# Finally getting the truck looking good!!!



## Rubberdown (Apr 16, 2010)

*Got the 6" Tuff Country lift kit installed, 35" BFG's and motometal wheels. It sits WAY higher, so much so that the wife HATES it, shes got trouble getting in and out of it now LOL.





































Thanks to Parkview in St. Davids for the installation of the lift kit, thanks to Ontario Takeoff's in Hamilton for the tire deal and thanks to Gladiator at Affordable Signs in Texas for the rear window screen and thanks to Lisa at Solaris Tint in St. Catharines for installing it for me.*


----------



## phreebsd (Dec 16, 2004)

that's a nice looking truck. how that 2500HD run? she pull good?


----------



## JD GREEN (Mar 11, 2010)

sharp ride!!!


----------



## Rubberdown (Apr 16, 2010)

phreebsd said:


> that's a nice looking truck. how that 2500HD run? she pull good?
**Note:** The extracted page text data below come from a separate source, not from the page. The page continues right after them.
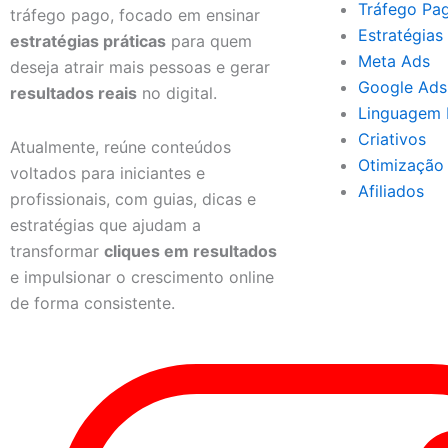
Tráfego Pa
tráfego pago, focado em ensinar
Estratégias
estratégias práticas
para quem
Meta Ads
deseja atrair mais pessoas e gerar
Google Ads
resultados reais
no digital.
Linguagem 
Criativos
Atualmente, reúne conteúdos
Otimização
voltados para iniciantes e
Afiliados
profissionais, com guias, dicas e
estratégias que ajudam a
transformar
cliques em resultados
e impulsionar o crescimento online
de forma consistente.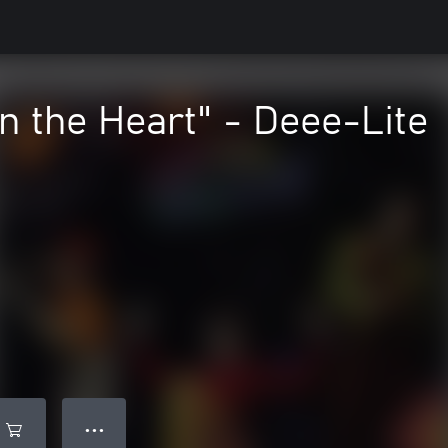
in the Heart" - Deee-Lite
● ● ●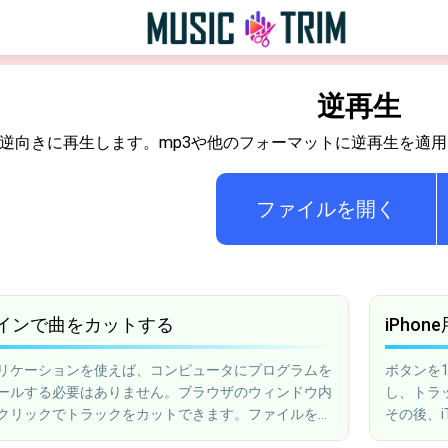
逆再生
逆向きに再生します。mp3や他のフォーマットに逆再生を適
ファイルを開く
インで曲をカットする
iPho
リケーションを使えば、コンピュータにプログラムを
ボタンを1
ールする必要はありません。ブラウザのウィンドウ内
し、トラ
クリックでトラックをカットできます。ファイルをア
その後、i
ドし、フラグメントを切り取り、コンピュータに保存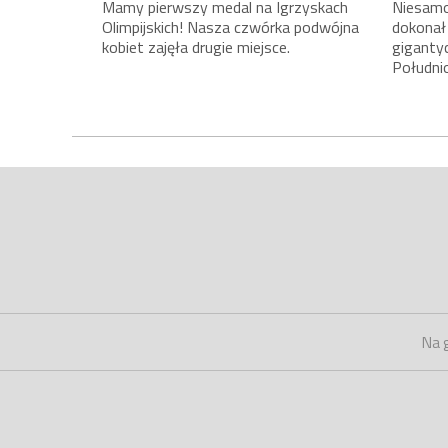
Mamy pierwszy medal na Igrzyskach
Niesamow
Olimpijskich! Nasza czwórka podwójna
dokonał
kobiet zajęła drugie miejsce.
giganty
Południ
Na 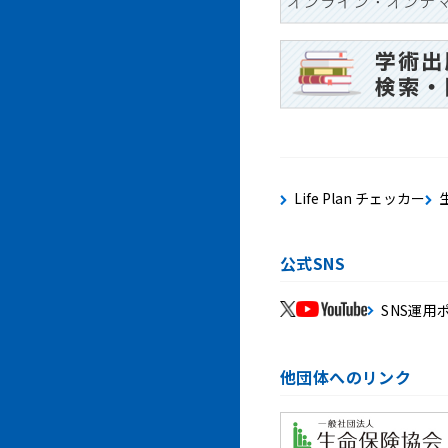
Life Plan チェッカー
公式SNS
SNS運用
他団体へのリンク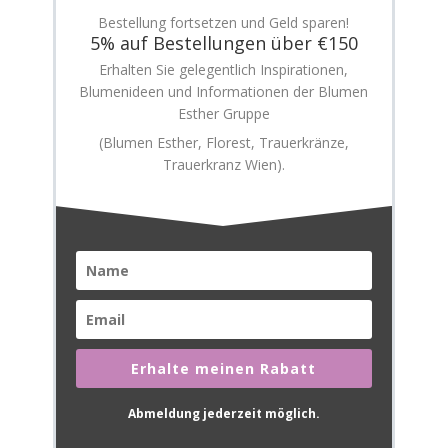
Bestellung fortsetzen und Geld sparen!
5% auf Bestellungen über €150
Erhalten Sie gelegentlich Inspirationen,
Blumenideen und Informationen der Blumen
Esther Gruppe
(Blumen Esther, Florest, Trauerkränze,
Trauerkranz Wien).
Erhalte meinen Rabatt
Abmeldung jederzeit möglich.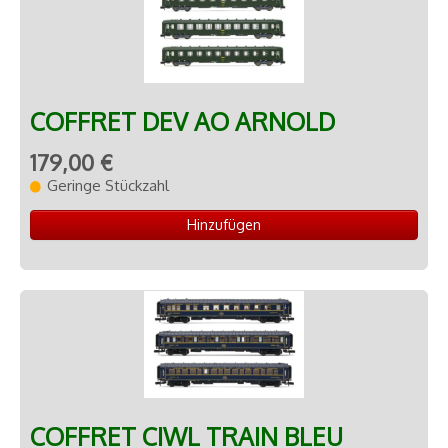
MAQUETTES
▼
RADIO COMMANDE
▼
PEINTURE MATIERE PREMIERE
▼
COFFRET DEV AO ARNOLD
Contact
179,00 €
Geringe Stückzahl
Hinzufügen
COFFRET CIWL TRAIN BLEU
I tell you what, we had it weighed after a race with the enclosed trailer with a mud packed RZR, 500 sportsman and 850 sportsman with me and the family in the truck, the whole thing, trailer, machines, mud, truck and us weighed 16,400 pounds and this truck picks up and passes cars on the highway loaded up like this as if there was no trailer even on the back of it. 
I wish I had bought me one of these a long long time ago!


----------



## mudslinger4 (Mar 7, 2011)

Truck look's great, just right amount of tire an lift, chevy are very sharp looking when lifted.


----------



## The Kid (May 26, 2011)

cant hide money lol looks good paul


----------



## Polaris425 (Dec 16, 2004)

Looks good!


----------



## Rubberdown (Apr 16, 2010)

The Kid said:


> cant hide money lol looks good paul


Hahaha, its a "promotional" tool for the business, I can't very well promote lift kits in a little dinky car now can I LOL.


----------



## greenkitty7 (Jan 26, 2011)

put a sticker on it! lol Ford Pintos FTW.


----------